Energy Department releases code to count bats in the dark

Pacific Northwest Laboratory researchers are making the thermal imaging software available to energy companies to help with offshore wind turbine siting.

Shutterstock Image
 

National laboratory researchers have released an initial version of software that can help energy companies see birds and bats at night and could help energy companies set up offshore energy windmill farms.

The problem of siting wind turbine farms in areas where the turbines' spinning blades don't annihilate local populations of airborne wildlife is a long-standing environmental concern.

Night-flying flocks of birds and masses of bats flit and soar in remote locations offshore and can be difficult to see, said the lab, making siting energy-producing windmills there a life-and-death decision.

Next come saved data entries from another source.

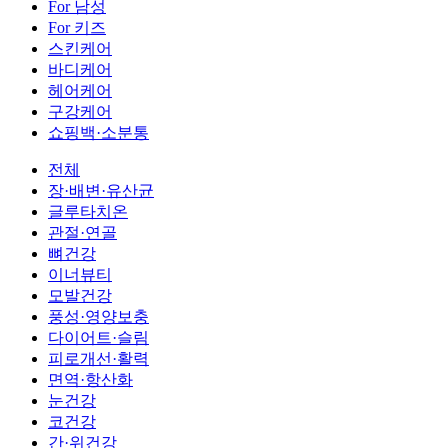
For 남성
For 키즈
스킨케어
바디케어
헤어케어
구강케어
쇼핑백·소분통
전체
장·배변·유산균
글루타치온
관절·연골
뼈건강
이너뷰티
모발건강
풍성·영양보충
다이어트·슬림
피로개선·활력
면역·항산화
눈건강
코건강
간·위건강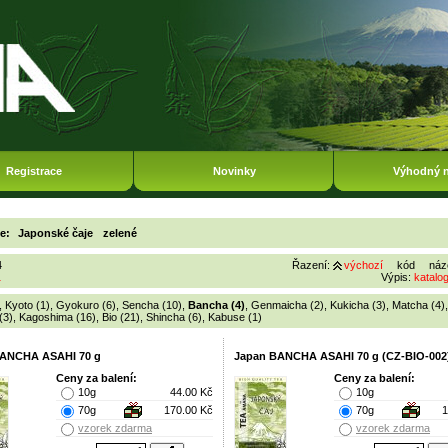
Registrace
Novinky
Výhodný 
ie:
Japonské čaje
zelené
4
Řazení:
výchozí
kód
náz
1
Výpis:
katalo
,
Kyoto (1)
,
Gyokuro (6)
,
Sencha (10)
,
Bancha (4)
,
Genmaicha (2)
,
Kukicha (3)
,
Matcha (4)
(3)
,
Kagoshima (16)
,
Bio (21)
,
Shincha (6)
,
Kabuse (1)
BANCHA ASAHI 70 g
Japan BANCHA ASAHI 70 g (CZ-BIO-002
Ceny za balení:
Ceny za balení:
10g
44.00 Kč
10g
70g
170.00 Kč
70g
1
vzorek zdarma
vzorek zdarma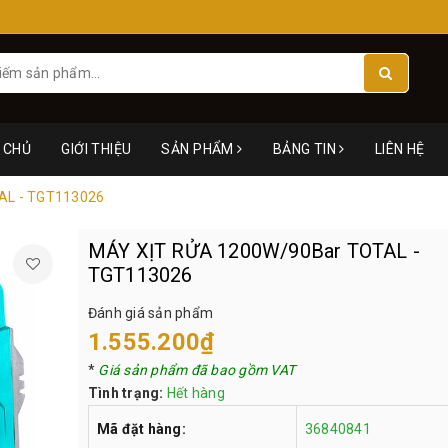
 CHỦ
GIỚI THIỆU
SẢN PHẨM
BẢNG TIN
LIÊN HỆ
AL - TGT113026
MÁY XỊT RỬA 1200W/90Bar TOTAL -
TGT113026
Đánh giá sản phẩm
1.555.200₫
*
Giá sản phẩm đã bao gồm VAT
Tình trạng:
Hết hàng
Mã đặt hàng:
36840841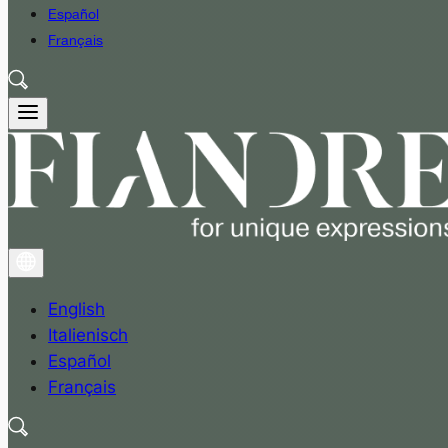
Español
Français
English
Italienisch
Español
Français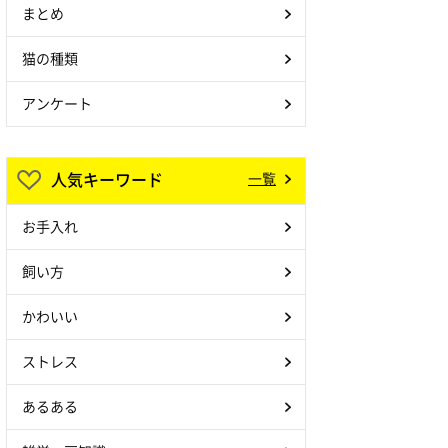
まとめ
猫の種類
アンケート
人気キーワード
一覧
お手入れ
飼い方
かわいい
ストレス
あるある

The software, developed and made available through GitHub by the Energy Department's Pacific Northwest Laboratory, uses thermal imaging from cameras trained on the site to help find clusters of birds and bats near those potential remote offshore wind farm sites.

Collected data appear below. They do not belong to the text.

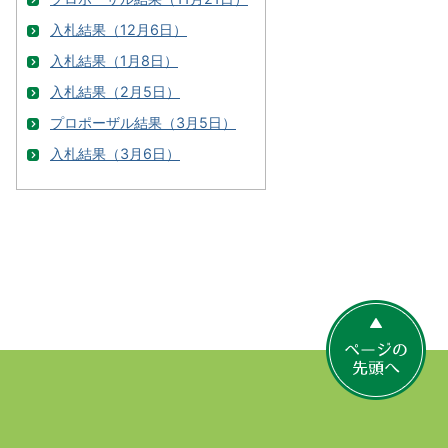
入札結果（12月6日）
入札結果（1月8日）
入札結果（2月5日）
プロポーザル結果（3月5日）
入札結果（3月6日）
ペ
ー
ジ
の
先
頭
へ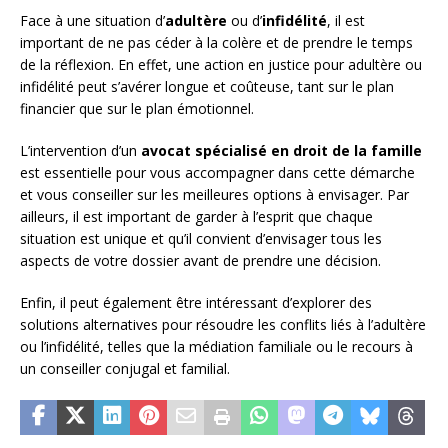
Face à une situation d’
adultère
ou d’
infidélité
, il est
important de ne pas céder à la colère et de prendre le temps
de la réflexion. En effet, une action en justice pour adultère ou
infidélité peut s’avérer longue et coûteuse, tant sur le plan
financier que sur le plan émotionnel.
L’intervention d’un
avocat spécialisé en droit de la famille
est essentielle pour vous accompagner dans cette démarche
et vous conseiller sur les meilleures options à envisager. Par
ailleurs, il est important de garder à l’esprit que chaque
situation est unique et qu’il convient d’envisager tous les
aspects de votre dossier avant de prendre une décision.
Enfin, il peut également être intéressant d’explorer des
solutions alternatives pour résoudre les conflits liés à l’adultère
ou l’infidélité, telles que la médiation familiale ou le recours à
un conseiller conjugal et familial.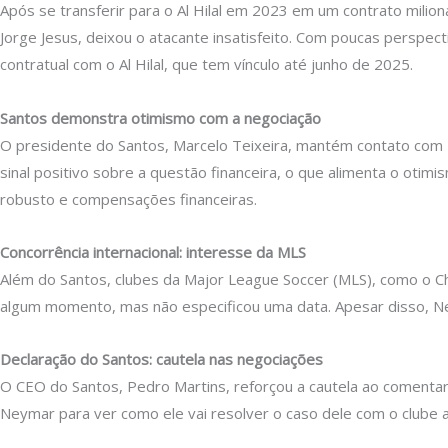
Após se transferir para o Al Hilal em 2023 em um contrato milion
Jorge Jesus, deixou o atacante insatisfeito. Com poucas persp
contratual com o Al Hilal, que tem vínculo até junho de 2025.
Santos demonstra otimismo com a negociação
O presidente do Santos, Marcelo Teixeira, mantém contato com
sinal positivo sobre a questão financeira, o que alimenta o otim
robusto e compensações financeiras.
Concorrência internacional: interesse da MLS
Além do Santos, clubes da Major League Soccer (MLS), como o C
algum momento, mas não especificou uma data. Apesar disso, Ne
Declaração do Santos: cautela nas negociações
O CEO do Santos, Pedro Martins, reforçou a cautela ao comentar
Neymar para ver como ele vai resolver o caso dele com o clube at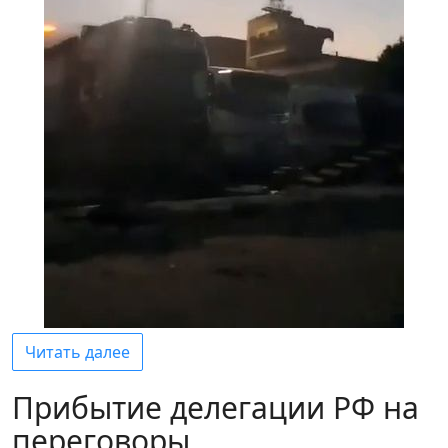
Читать далее
Прибытие делегации РФ на
переговоры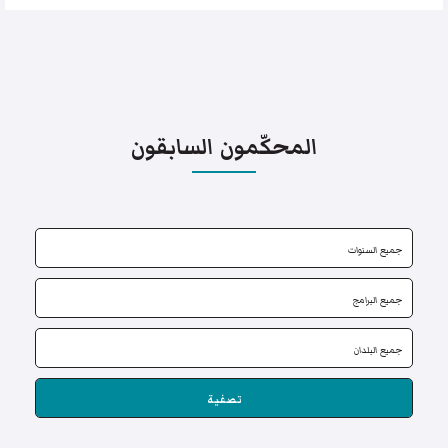
المحكّمون السابقون
تصفية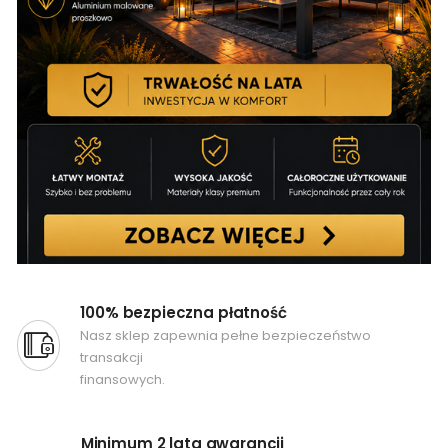
100% bezpieczna płatność
Nasz sklep zapewnia pełne bezpieczeństwo
transakcji
finansowych.
Minimum 2 lata gwarancji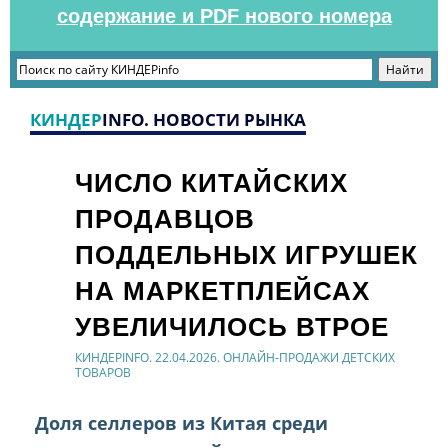
содержание и PDF нового номера
КИНДЕР
INFO. НОВОСТИ РЫНКА
ЧИСЛО КИТАЙСКИХ
ПРОДАВЦОВ
ПОДДЕЛЬНЫХ ИГРУШЕК
НА МАРКЕТПЛЕЙСАХ
УВЕЛИЧИЛОСЬ ВТРОЕ
КИНДЕРINFO. 22.04.2026. ОНЛАЙН-ПРОДАЖИ ДЕТСКИХ
ТОВАРОВ
Доля селлеров из Китая среди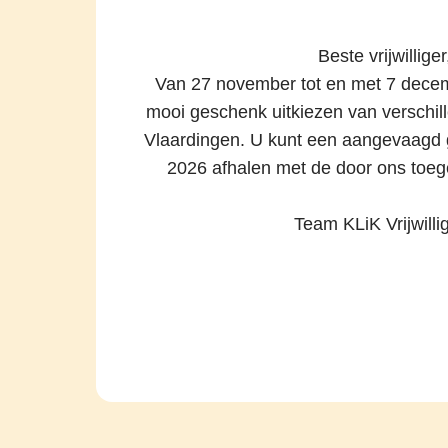
Beste vrijwilliger
Van 27 november tot en met 7 dece
mooi geschenk uitkiezen van verschil
Vlaardingen. U kunt een aangevaagd 
2026 afhalen met de door ons to
Team KLiK Vrijwilli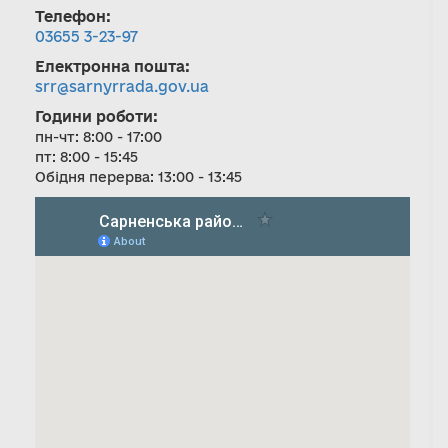
Телефон:
03655 3-23-97
Електронна пошта:
srr@sarnyrrada.gov.ua
Години роботи:
пн-чт: 8:00 - 17:00
пт: 8:00 - 15:45
Обідня перерва: 13:00 - 13:45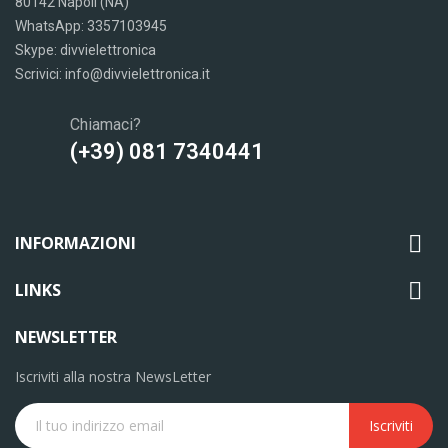
80142 Napoli (NA)
WhatsApp: 3357103945
Skype: divvielettronica
Scrivici: info@divvielettronica.it
Chiamaci?
(+39) 081 7340441

INFORMAZIONI

LINKS
NEWSLETTER
Iscriviti alla nostra NewsLetter
Iscriviti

Called "ThermalTracker," the software can automatically categorize birds and bats in thermal video. It can help determine how many birds or bats are near an offshore wind project and if they could be affected by the project, allowing developers to modify plans.

The lab said researchers from the non-profit Biodiversity Research Institute are testing the system this summer in Maine to see how well it performs.

Researchers are updating algorithms that allow the software to detect and identify the flying wildlife in real time on video, instead of in after-recording analysis. The new algorithm, it said, will also save video only when birds or bats are spotted, saving on data storage and allowing longer-term observation and analysis.